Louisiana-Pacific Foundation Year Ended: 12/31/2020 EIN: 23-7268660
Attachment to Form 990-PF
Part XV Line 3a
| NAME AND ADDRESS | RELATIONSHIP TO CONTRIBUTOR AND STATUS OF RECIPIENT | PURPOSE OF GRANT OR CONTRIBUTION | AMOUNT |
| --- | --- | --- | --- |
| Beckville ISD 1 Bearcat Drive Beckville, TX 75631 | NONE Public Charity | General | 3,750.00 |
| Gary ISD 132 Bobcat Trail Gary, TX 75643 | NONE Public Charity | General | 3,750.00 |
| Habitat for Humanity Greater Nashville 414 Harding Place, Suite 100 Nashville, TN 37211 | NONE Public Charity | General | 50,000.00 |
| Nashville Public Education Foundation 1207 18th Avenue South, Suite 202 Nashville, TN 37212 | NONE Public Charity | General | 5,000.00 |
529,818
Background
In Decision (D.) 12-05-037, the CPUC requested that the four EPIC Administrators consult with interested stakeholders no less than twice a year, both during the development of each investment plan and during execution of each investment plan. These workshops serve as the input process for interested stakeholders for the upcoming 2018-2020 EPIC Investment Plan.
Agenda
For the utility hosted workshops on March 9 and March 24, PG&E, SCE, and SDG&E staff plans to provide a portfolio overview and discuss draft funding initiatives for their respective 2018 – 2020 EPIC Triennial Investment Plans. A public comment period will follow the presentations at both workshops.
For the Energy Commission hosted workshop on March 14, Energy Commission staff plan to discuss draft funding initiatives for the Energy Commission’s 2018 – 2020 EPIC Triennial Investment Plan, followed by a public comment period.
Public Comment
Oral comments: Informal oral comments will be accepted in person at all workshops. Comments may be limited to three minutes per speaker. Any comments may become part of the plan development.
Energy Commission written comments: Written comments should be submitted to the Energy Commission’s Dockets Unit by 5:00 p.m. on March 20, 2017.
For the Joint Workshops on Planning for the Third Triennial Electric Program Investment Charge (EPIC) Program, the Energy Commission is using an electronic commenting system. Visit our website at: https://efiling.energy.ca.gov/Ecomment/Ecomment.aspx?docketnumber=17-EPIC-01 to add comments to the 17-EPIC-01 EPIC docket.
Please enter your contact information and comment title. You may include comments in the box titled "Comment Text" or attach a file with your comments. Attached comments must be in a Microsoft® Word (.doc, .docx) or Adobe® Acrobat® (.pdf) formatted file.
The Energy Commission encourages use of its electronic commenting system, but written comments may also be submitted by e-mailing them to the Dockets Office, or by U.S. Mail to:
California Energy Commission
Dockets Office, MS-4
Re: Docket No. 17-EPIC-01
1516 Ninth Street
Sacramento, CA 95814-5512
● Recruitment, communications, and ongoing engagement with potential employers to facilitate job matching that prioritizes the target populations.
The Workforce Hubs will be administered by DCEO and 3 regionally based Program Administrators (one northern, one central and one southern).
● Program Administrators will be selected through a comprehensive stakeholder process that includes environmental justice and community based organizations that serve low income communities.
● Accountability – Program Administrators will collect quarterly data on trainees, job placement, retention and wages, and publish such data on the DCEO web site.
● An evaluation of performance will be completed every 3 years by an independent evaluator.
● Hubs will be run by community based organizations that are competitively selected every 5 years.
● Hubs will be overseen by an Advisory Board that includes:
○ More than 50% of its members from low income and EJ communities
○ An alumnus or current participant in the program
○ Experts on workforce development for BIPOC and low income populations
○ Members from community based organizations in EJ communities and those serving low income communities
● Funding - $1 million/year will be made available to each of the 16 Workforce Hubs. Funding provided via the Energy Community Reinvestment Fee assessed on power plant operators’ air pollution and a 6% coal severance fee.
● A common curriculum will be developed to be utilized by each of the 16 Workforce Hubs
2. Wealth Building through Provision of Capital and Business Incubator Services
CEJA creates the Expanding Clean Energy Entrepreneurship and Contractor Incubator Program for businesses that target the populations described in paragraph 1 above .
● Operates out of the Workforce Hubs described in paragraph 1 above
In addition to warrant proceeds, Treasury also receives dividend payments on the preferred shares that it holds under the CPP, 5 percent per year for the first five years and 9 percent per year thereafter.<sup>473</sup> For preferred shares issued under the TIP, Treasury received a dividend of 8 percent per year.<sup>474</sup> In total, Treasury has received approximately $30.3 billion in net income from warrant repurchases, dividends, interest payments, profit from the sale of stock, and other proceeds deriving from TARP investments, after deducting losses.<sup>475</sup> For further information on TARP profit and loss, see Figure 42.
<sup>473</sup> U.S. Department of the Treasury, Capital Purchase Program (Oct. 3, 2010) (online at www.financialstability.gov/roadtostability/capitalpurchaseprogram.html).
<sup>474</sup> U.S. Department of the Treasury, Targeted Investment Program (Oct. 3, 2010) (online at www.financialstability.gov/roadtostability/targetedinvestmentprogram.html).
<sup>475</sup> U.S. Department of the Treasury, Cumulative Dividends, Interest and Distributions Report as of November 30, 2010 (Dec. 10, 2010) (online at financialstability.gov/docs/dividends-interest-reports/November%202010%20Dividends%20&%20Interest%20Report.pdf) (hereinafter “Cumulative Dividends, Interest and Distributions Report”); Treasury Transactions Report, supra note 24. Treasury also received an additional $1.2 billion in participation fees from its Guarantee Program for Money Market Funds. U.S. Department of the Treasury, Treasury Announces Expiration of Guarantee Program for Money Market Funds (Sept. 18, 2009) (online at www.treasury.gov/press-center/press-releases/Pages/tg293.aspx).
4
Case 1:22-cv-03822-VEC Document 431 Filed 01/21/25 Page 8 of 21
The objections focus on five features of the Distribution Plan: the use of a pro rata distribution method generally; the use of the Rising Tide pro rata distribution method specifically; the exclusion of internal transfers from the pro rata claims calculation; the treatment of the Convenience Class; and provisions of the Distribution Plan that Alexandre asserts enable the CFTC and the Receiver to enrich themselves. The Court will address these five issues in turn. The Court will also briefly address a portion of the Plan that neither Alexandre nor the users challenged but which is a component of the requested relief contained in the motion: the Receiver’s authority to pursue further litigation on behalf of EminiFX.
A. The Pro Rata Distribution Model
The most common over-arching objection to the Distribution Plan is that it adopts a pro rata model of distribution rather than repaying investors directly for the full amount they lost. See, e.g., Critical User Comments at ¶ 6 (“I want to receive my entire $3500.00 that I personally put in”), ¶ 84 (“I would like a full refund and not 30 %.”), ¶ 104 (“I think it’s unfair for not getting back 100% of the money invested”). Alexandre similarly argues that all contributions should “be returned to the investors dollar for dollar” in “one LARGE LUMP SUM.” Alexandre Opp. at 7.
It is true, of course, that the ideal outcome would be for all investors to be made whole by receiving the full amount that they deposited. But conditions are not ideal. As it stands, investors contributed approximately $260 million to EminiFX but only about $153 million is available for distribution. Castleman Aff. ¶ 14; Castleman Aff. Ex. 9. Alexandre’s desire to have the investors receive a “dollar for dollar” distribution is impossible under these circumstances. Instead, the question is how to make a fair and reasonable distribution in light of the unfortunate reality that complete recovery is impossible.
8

********

_YOUR ASSIGNMENT_. From the entries above, show each line that includes the string "Foundation".

_ANSWER TO THIS TASK_.
Louisiana-Pacific Foundation Year Ended: 12/31/2020 EIN: 23-7268660
| Nashville Public Education Foundation 1207 18th Avenue South, Suite 202 Nashville, TN 37212 | NONE Public Charity | General | 5,000.00 |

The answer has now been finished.